Chainsaw carving during the pandemic has been impacted by the cancellation of annual shows. However, as carvers tend to work on their own, adopting and implementing the COVID-19 protocols was quite straightforward. Sam Bowsher started his own business, Sam Bowsher Chainsaw Carving, just before COVID struck.

Learning: “My biggest learning curve was probably about how important social media is. I had a decent following on the likes of Facebook, but after realising it was going to be the only way people would see my work for a whole year I spent a fair chunk of time and money on improving my presence.”

Forestry Journal: Brexit once again dominated the discussionBrexit once again dominated the discussion

Support: “I haven’t taken on any grants or financial help as the work thankfully kept coming.”

Future: “I guess you can never be too confident about the future as you don’t know what’s coming. However, I am hoping for 2022 to be a successful year and a nice change to the last two. It also looks like it’s going to be possible for shows to be fully back on and that will be good as it is always nice to meet customers rather than just messaging online.”

Impact: “As I’m not directly involved in the forestry sector I can’t give that educated an answer, but from my own experience I know I’m now paying around two-and-a-half times more for logs than I was 12 months ago. I guess there is a multitude of reasons for that, but hopefully one is that there is so much demand for it.”  
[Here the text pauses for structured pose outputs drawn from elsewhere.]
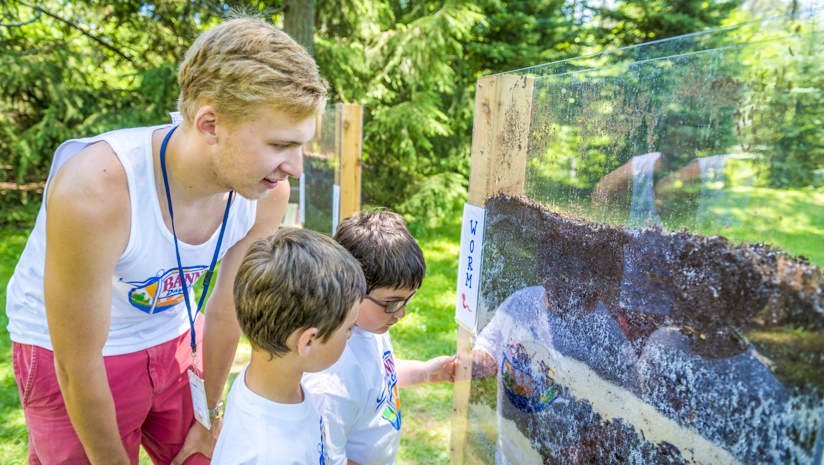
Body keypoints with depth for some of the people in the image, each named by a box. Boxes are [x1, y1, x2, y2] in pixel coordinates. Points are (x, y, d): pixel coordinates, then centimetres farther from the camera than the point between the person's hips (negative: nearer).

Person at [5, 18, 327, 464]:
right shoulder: (94, 190, -37)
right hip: (64, 348, -4)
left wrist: (209, 417, 6)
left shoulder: (267, 193, -21)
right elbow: (79, 369, -24)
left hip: (174, 336, 4)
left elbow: (227, 312, -6)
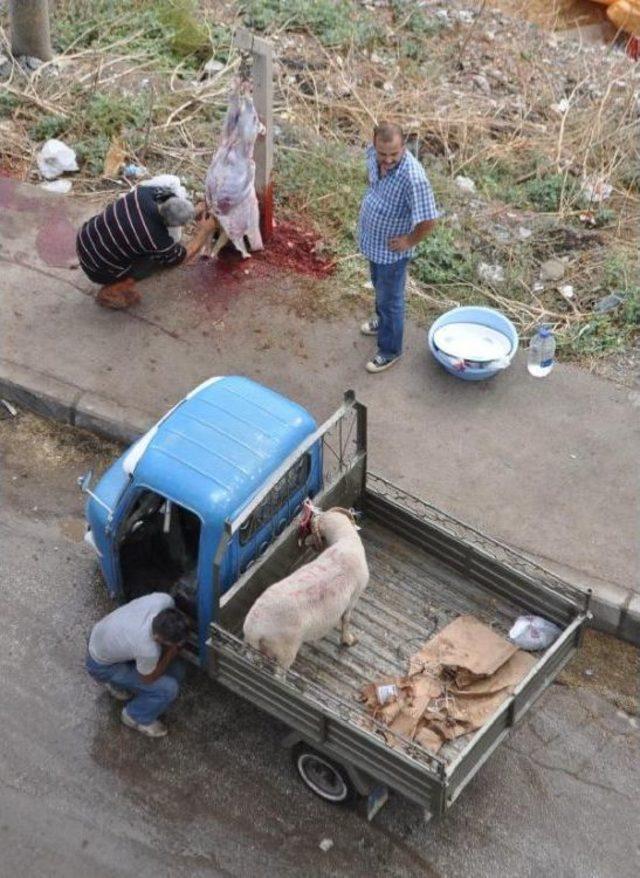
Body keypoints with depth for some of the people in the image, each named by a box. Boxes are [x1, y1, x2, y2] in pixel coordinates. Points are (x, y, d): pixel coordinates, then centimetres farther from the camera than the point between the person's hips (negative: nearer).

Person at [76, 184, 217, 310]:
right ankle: (111, 291, 11)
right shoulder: (158, 242, -29)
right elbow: (185, 255, -7)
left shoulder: (143, 193, -17)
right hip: (96, 268, -6)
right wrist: (205, 230, 4)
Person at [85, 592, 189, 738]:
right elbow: (148, 678, -19)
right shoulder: (148, 650, -44)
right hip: (102, 666, -7)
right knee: (168, 688, -16)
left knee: (176, 670, 5)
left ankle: (118, 684, 25)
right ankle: (135, 717, 13)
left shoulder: (164, 600, -30)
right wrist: (172, 653, -18)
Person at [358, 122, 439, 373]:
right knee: (379, 287, 31)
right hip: (373, 240, 7)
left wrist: (409, 241, -17)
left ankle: (390, 351, 34)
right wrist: (368, 205, 7)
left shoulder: (413, 177, -38)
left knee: (390, 299, 14)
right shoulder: (373, 154, -16)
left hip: (391, 249, -7)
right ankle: (383, 321, 58)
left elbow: (428, 220, -30)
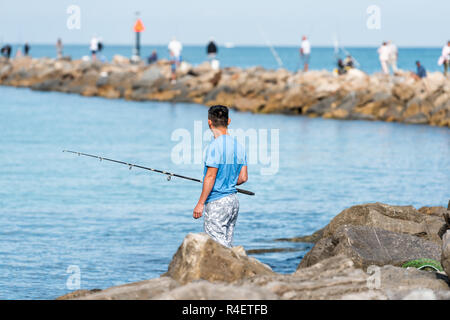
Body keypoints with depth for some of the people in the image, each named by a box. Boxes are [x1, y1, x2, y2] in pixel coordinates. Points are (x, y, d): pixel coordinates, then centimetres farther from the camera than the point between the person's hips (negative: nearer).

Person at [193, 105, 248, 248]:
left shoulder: (215, 146, -15)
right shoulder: (238, 146, 8)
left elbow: (210, 177, -17)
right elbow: (243, 177, 10)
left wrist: (200, 203, -13)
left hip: (216, 204, -8)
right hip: (233, 200, 8)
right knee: (227, 244, 12)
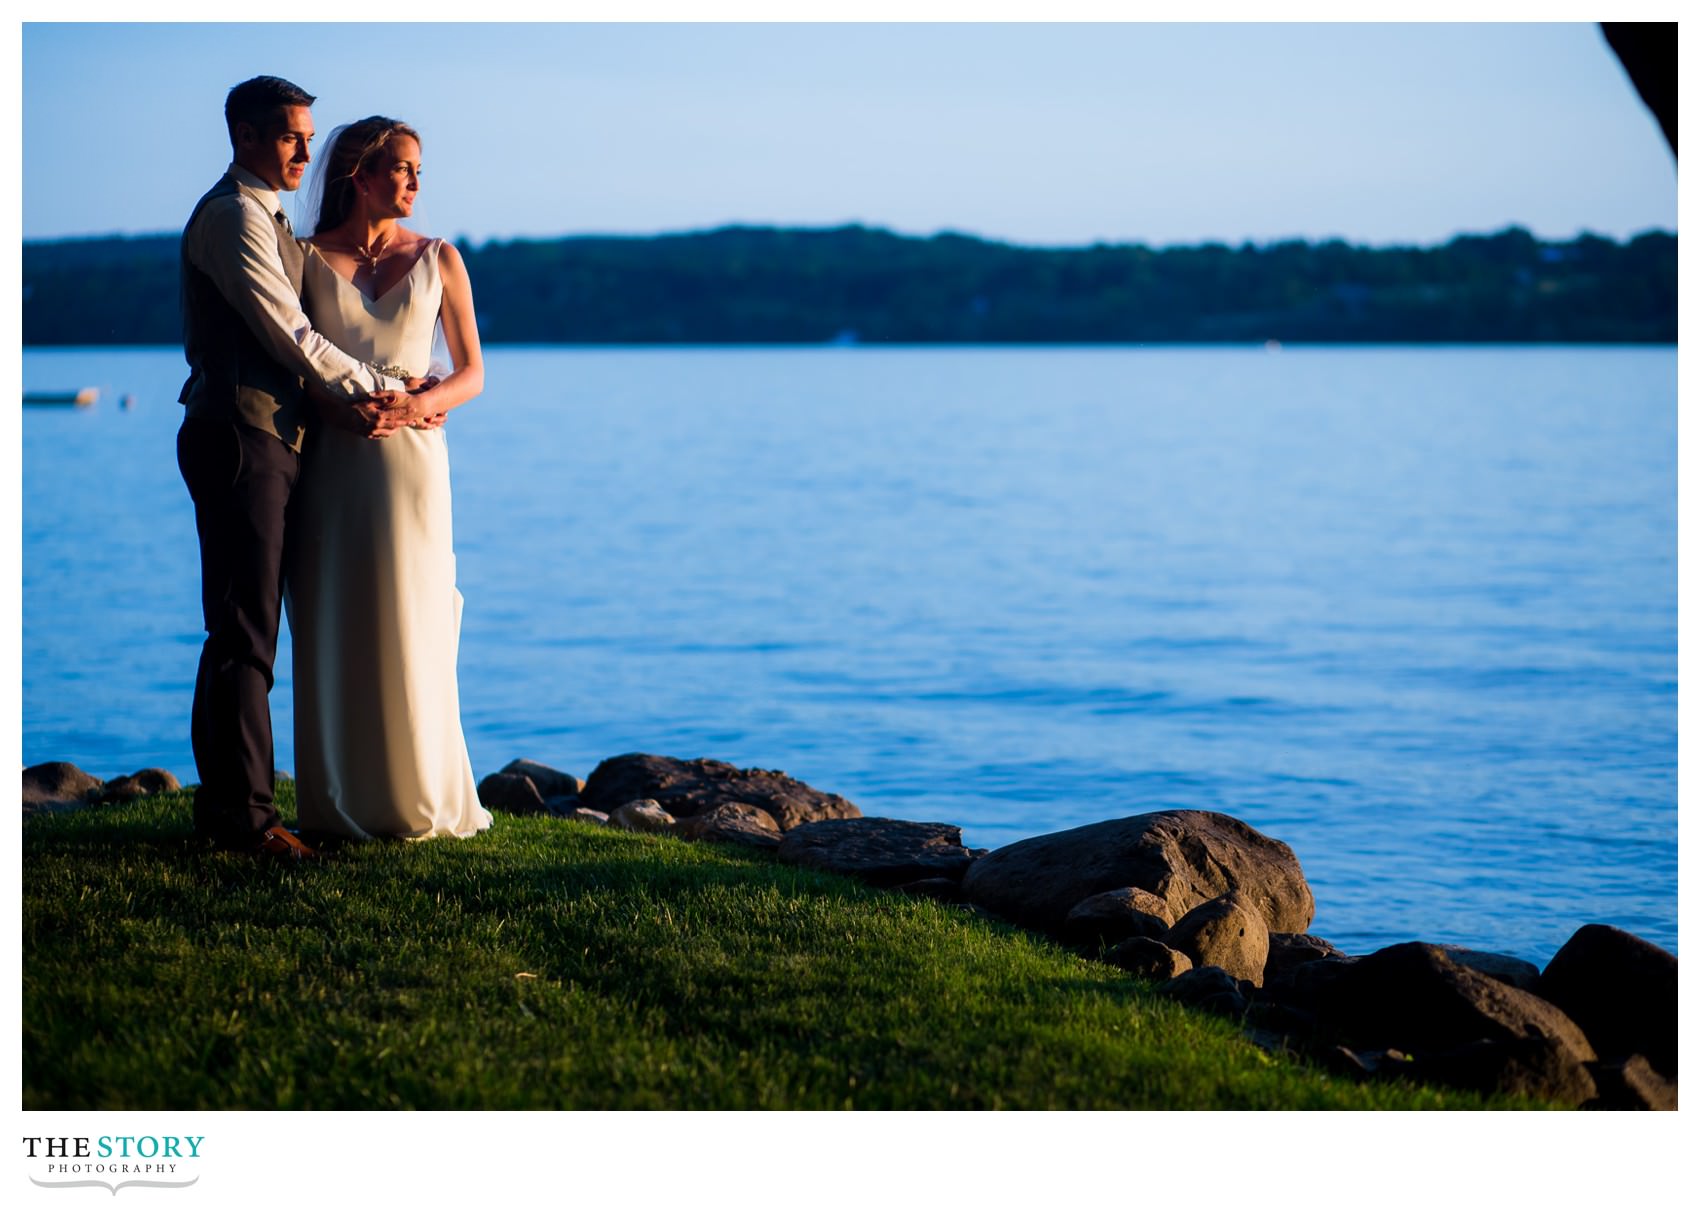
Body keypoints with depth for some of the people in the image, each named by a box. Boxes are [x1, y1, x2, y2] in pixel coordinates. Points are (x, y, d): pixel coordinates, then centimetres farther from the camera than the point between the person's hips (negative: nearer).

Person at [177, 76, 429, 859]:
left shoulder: (266, 220, 22)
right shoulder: (232, 215, -9)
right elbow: (286, 332, -13)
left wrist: (341, 402, 0)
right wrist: (373, 391, -6)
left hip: (271, 439, 10)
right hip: (239, 436, -10)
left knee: (247, 633, 10)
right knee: (243, 632, -9)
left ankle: (225, 803, 15)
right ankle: (243, 813, -8)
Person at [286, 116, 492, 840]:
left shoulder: (438, 260, 8)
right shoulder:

Brexit: “On my own business matters I would say no impacts as I didn’t send anything abroad before or since Brexit. However, one thing that has been noticeable is the delay on parts, especially the likes of saw parts. Again though, I don’t know if Brexit is the only thing to blame there or if it’s COVID again.”

COVID-19 certainly seems to have had an impact on many of the businesses Forestry Journal has spoken to and probably many others across the sector. Many have used this to shape and change their businesses going forward. Some took up the government support on offer, but others did not.

The future, certainly in the shape of 2022, almost without exception looks positive. Many believe COVID-19 has had a positive impact of the forestry sector and most certainly think that Brexit has had a negative one, in terms of parts deliveries, costs, and red tape. On a positive note, the most common feedback these businesses provided, on contact, was that they were extremely busy and working flat out.